Exercise description
All entries are to be repeated exactly as shown below.

START Dataset entries

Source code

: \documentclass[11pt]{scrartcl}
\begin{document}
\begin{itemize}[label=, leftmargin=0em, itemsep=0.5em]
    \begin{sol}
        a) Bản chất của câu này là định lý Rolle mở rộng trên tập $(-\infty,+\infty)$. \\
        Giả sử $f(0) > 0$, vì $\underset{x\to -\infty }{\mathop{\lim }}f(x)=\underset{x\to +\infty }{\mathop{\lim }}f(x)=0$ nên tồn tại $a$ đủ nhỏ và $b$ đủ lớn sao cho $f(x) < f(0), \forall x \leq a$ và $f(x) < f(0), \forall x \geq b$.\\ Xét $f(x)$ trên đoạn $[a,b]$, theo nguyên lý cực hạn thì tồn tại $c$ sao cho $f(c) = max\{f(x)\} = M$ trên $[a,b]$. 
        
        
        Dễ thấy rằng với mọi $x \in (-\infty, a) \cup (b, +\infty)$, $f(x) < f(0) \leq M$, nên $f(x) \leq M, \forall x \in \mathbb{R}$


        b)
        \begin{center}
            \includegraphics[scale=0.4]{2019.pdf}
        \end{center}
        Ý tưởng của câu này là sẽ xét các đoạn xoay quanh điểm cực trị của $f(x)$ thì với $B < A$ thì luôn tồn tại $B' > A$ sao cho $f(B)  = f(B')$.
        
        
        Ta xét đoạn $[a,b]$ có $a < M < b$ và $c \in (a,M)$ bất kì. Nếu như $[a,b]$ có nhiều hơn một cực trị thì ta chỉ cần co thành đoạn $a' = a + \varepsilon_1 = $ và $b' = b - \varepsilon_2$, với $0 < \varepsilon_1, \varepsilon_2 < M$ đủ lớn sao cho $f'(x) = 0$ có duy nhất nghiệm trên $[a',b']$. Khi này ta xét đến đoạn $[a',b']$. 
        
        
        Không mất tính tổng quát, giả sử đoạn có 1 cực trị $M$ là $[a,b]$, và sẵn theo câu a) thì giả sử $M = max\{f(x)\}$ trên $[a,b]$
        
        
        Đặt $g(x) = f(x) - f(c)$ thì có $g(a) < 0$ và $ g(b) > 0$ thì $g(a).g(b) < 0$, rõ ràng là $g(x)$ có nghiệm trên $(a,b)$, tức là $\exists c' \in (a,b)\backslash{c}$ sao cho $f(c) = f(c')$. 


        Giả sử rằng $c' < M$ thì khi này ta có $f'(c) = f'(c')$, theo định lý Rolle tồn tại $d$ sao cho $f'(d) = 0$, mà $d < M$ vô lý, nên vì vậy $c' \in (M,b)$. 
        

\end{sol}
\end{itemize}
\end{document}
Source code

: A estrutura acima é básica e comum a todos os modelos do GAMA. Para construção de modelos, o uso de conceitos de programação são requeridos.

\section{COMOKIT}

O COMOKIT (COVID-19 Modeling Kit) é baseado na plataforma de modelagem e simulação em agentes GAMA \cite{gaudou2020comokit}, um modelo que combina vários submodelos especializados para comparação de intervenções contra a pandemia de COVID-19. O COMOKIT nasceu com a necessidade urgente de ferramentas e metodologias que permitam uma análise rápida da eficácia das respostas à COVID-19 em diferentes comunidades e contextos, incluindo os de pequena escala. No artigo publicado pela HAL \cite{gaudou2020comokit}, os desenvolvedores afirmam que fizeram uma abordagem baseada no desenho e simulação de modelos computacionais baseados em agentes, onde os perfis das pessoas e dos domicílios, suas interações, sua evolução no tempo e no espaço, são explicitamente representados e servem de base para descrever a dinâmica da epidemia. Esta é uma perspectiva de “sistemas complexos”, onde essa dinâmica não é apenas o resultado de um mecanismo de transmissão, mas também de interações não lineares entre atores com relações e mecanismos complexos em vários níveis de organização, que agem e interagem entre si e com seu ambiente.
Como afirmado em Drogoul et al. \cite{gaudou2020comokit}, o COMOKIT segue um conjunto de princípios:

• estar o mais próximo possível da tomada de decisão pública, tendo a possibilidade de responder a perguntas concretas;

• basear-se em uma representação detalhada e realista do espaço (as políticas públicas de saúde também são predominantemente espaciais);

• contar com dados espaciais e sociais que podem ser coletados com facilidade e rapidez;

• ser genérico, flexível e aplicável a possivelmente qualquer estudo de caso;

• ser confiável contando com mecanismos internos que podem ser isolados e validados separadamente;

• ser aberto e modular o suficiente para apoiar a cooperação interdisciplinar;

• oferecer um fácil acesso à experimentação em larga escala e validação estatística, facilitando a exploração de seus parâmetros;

END Dataset entries

Reply to the task
Source code

: \documentclass[11pt]{scrartcl}
\begin{document}
\begin{itemize}[label=, leftmargin=0em, itemsep=0.5em]
    \begin{sol}
        a) Bản chất của câu này là định lý Rolle mở rộng trên tập $(-\infty,+\infty)$. \\
        Giả sử $f(0) > 0$, vì $\underset{x\to -\infty }{\mathop{\lim }}f(x)=\underset{x\to +\infty }{\mathop{\lim }}f(x)=0$ nên tồn tại $a$ đủ nhỏ và $b$ đủ lớn sao cho $f(x) < f(0), \forall x \leq a$ và $f(x) < f(0), \forall x \geq b$.\\ Xét $f(x)$ trên đoạn $[a,b]$, theo nguyên lý cực hạn thì tồn tại $c$ sao cho $f(c) = max\{f(x)\} = M$ trên $[a,b]$. 
        
        
        Dễ thấy rằng với mọi $x \in (-\infty, a) \cup (b, +\infty)$, $f(x) < f(0) \leq M$, nên $f(x) \leq M, \forall x \in \mathbb{R}$


        b)
        \begin{center}
            \includegraphics[scale=0.4]{2019.pdf}
        \end{center}
        Ý tưởng của câu này là sẽ xét các đoạn xoay quanh điểm cực trị của $f(x)$ thì với $B < A$ thì luôn tồn tại $B' > A$ sao cho $f(B)  = f(B')$.
        
        
        Ta xét đoạn $[a,b]$ có $a < M < b$ và $c \in (a,M)$ bất kì. Nếu như $[a,b]$ có nhiều hơn một cực trị thì ta chỉ cần co thành đoạn $a' = a + \varepsilon_1 = $ và $b' = b - \varepsilon_2$, với $0 < \varepsilon_1, \varepsilon_2 < M$ đủ lớn sao cho $f'(x) = 0$ có duy nhất nghiệm trên $[a',b']$. Khi này ta xét đến đoạn $[a',b']$. 
        
        
        Không mất tính tổng quát, giả sử đoạn có 1 cực trị $M$ là $[a,b]$, và sẵn theo câu a) thì giả sử $M = max\{f(x)\}$ trên $[a,b]$
        
        
        Đặt $g(x) = f(x) - f(c)$ thì có $g(a) < 0$ và $ g(b) > 0$ thì $g(a).g(b) < 0$, rõ ràng là $g(x)$ có nghiệm trên $(a,b)$, tức là $\exists c' \in (a,b)\backslash{c}$ sao cho $f(c) = f(c')$. 


        Giả sử rằng $c' < M$ thì khi này ta có $f'(c) = f'(c')$, theo định lý Rolle tồn tại $d$ sao cho $f'(d) = 0$, mà $d < M$ vô lý, nên vì vậy $c' \in (M,b)$. 
        

\end{sol}
\end{itemize}
\end{document}
Source code

: A estrutura acima é básica e comum a todos os modelos do GAMA. Para construção de modelos, o uso de conceitos de programação são requeridos.

\section{COMOKIT}

O COMOKIT (COVID-19 Modeling Kit) é baseado na plataforma de modelagem e simulação em agentes GAMA \cite{gaudou2020comokit}, um modelo que combina vários submodelos especializados para comparação de intervenções contra a pandemia de COVID-19. O COMOKIT nasceu com a necessidade urgente de ferramentas e metodologias que permitam uma análise rápida da eficácia das respostas à COVID-19 em diferentes comunidades e contextos, incluindo os de pequena escala. No artigo publicado pela HAL \cite{gaudou2020comokit}, os desenvolvedores afirmam que fizeram uma abordagem baseada no desenho e simulação de modelos computacionais baseados em agentes, onde os perfis das pessoas e dos domicílios, suas interações, sua evolução no tempo e no espaço, são explicitamente representados e servem de base para descrever a dinâmica da epidemia. Esta é uma perspectiva de “sistemas complexos”, onde essa dinâmica não é apenas o resultado de um mecanismo de transmissão, mas também de interações não lineares entre atores com relações e mecanismos complexos em vários níveis de organização, que agem e interagem entre si e com seu ambiente.
Como afirmado em Drogoul et al. \cite{gaudou2020comokit}, o COMOKIT segue um conjunto de princípios:

• estar o mais próximo possível da tomada de decisão pública, tendo a possibilidade de responder a perguntas concretas;

• basear-se em uma representação detalhada e realista do espaço (as políticas públicas de saúde também são predominantemente espaciais);

• contar com dados espaciais e sociais que podem ser coletados com facilidade e rapidez;

• ser genérico, flexível e aplicável a possivelmente qualquer estudo de caso;

• ser confiável contando com mecanismos internos que podem ser isolados e validados separadamente;

• ser aberto e modular o suficiente para apoiar a cooperação interdisciplinar;

• oferecer um fácil acesso à experimentação em larga escala e validação estatística, facilitando a exploração de seus parâmetros;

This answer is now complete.